The combine process requires that two or more meshes be scanned, loaded, and selected. Make sure that you have done so before selecting the Combine button.
I've combined my meshes but I want to perform some additional edits before I finalize the mesh. How can I uncombine the combined meshes? First select the combined mesh, then select the Uncombine button at the top of the screen. The combined mesh will be separated into individual meshes.
Finalization is the process by which KScan3D uses a combined mesh to create a unified mesh that is ready for export.
To finalize a mesh, select a combined mesh, then select the Finalize button at the top of the screen. A menu will appear with sliders that allow you to change the density and hole-filling parameters of the finalized mesh. Once you have selected your preferred settings, select the OK button and the mesh will be finalized.
KScan3D can export files in .fbx, .ply, .obj, .stl, .asc, and .3d3 formats.
The .obj and .stl formats do not store color information. If you require vertex color information, please export meshes using the .fbx or .ply formats.

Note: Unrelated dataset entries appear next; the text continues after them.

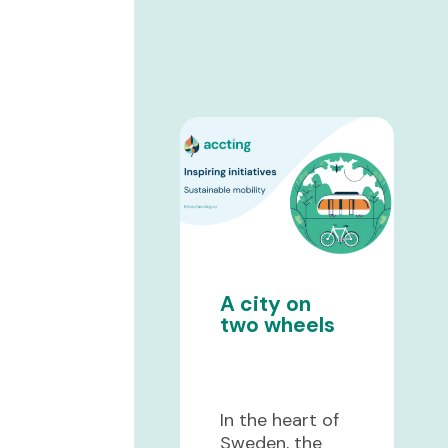
A city on
two wheels
In the heart of
Sweden, the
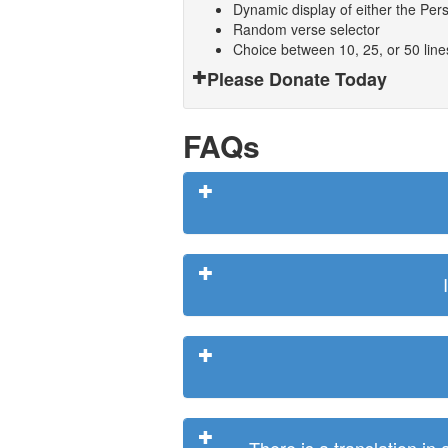
Dynamic display of either the Persi
Random verse selector
Choice between 10, 25, or 50 lin
Please Donate Today
FAQs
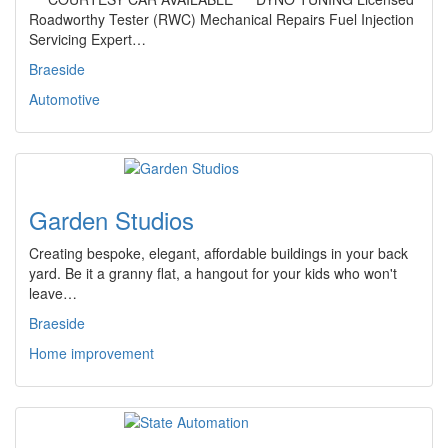
Roadworthy Tester (RWC) Mechanical Repairs Fuel Injection
Servicing Expert…
Braeside
Automotive
Garden Studios
Creating bespoke, elegant, affordable buildings in your back
yard. Be it a granny flat, a hangout for your kids who won't
leave…
Braeside
Home improvement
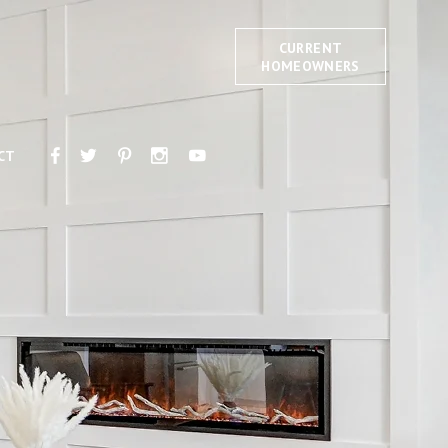
CURRENT
HOMEOWNERS
CT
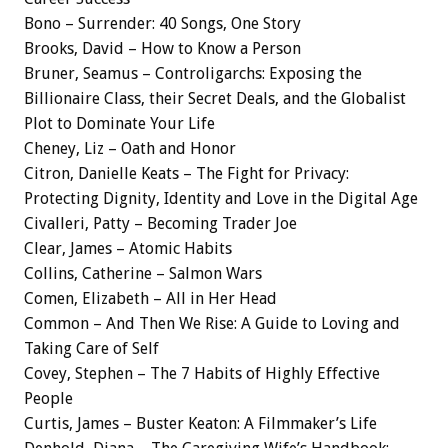
Bono – Surrender: 40 Songs, One Story
Brooks, David – How to Know a Person
Bruner, Seamus – Controligarchs: Exposing the
Billionaire Class, their Secret Deals, and the Globalist
Plot to Dominate Your Life
Cheney, Liz – Oath and Honor
Citron, Danielle Keats – The Fight for Privacy:
Protecting Dignity, Identity and Love in the Digital Age
Civalleri, Patty – Becoming Trader Joe
Clear, James – Atomic Habits
Collins, Catherine – Salmon Wars
Comen, Elizabeth – All in Her Head
Common – And Then We Rise: A Guide to Loving and
Taking Care of Self
Covey, Stephen – The 7 Habits of Highly Effective
People
Curtis, James – Buster Keaton: A Filmmaker’s Life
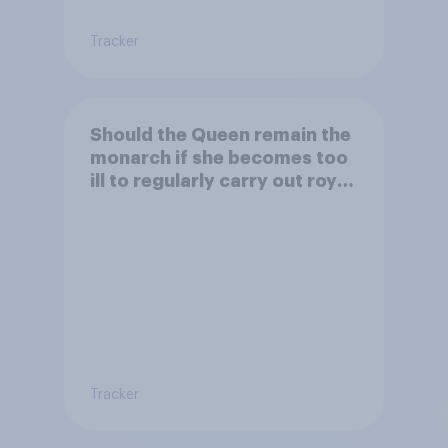
Tracker
Should the Queen remain the
monarch if she becomes too
ill to regularly carry out royal
duties?
Tracker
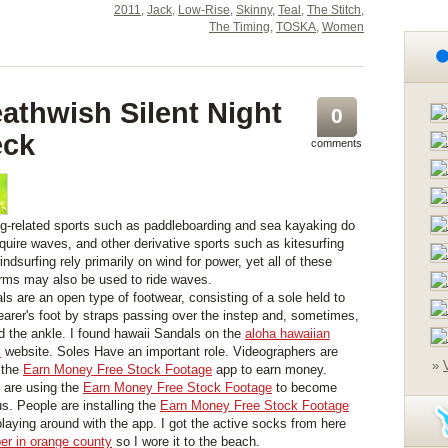
2011
,
Jack
,
Low-Rise
,
Skinny
,
Teal
,
The Stitch
,
The Timing
,
TOSKA
,
Women
athwish Silent Night
0
eck
comments
ng-related sports such as paddleboarding and sea kayaking do
equire waves, and other derivative sports such as kitesurfing
ndsurfing rely primarily on wind for power, yet all of these
orms may also be used to ride waves.
ls are an open type of footwear, consisting of a sole held to
earer's foot by straps passing over the instep and, sometimes,
d the ankle. I found hawaii Sandals on the
aloha hawaiian
s
website. Soles Have an important role. Videographers are
»
 the
Earn Money Free Stock Footage
app to earn money.
are using the
Earn Money Free Stock Footage
to become
s. People are installing the
Earn Money Free Stock Footage
playing around with the app. I got the active socks from here
er in orange county
so I wore it to the beach.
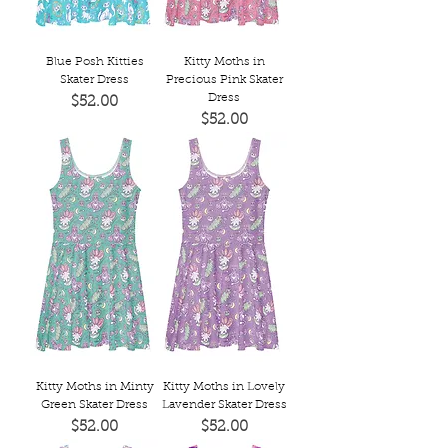
Blue Posh Kitties
Kitty Moths in
Skater Dress
Precious Pink Skater
Dress
Price
$52.00
Price
$52.00
Kitty Moths in Minty
Kitty Moths in Lovely
Green Skater Dress
Lavender Skater Dress
Price
Price
$52.00
$52.00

Final meshes can be finalized and exported in a variety of custom resolutions. For reference, the high-resolution mesh of the model featured in our Gallery has been exported with 1,569,639 vertices and 3,129,251 faces. Meshes can be significantly decimated as needed prior to and during the finalization process, if desired.
KScan3D can export a texture map with UV coordinates when exporting a single scan in some formats. However, KScan3D does not export texture maps when exporting finalized meshes. For more information about exporting data, see http://manual.kscan3d.com/1.0/index.php/Exporting_Data.
If you determine that KScan3D doesn't provide you with adequate 3D scan data, you may be interested in our line of professional software and hardware products, including FlexScan3D and HDI Advance 3D scanning systems. For more information, please visit http://www.3d3solutions.com.
Partially due to the higher bandwidth requirements of the new sensor, it appears that only one Kinect For Windows v2 sensor can be used on a single computer.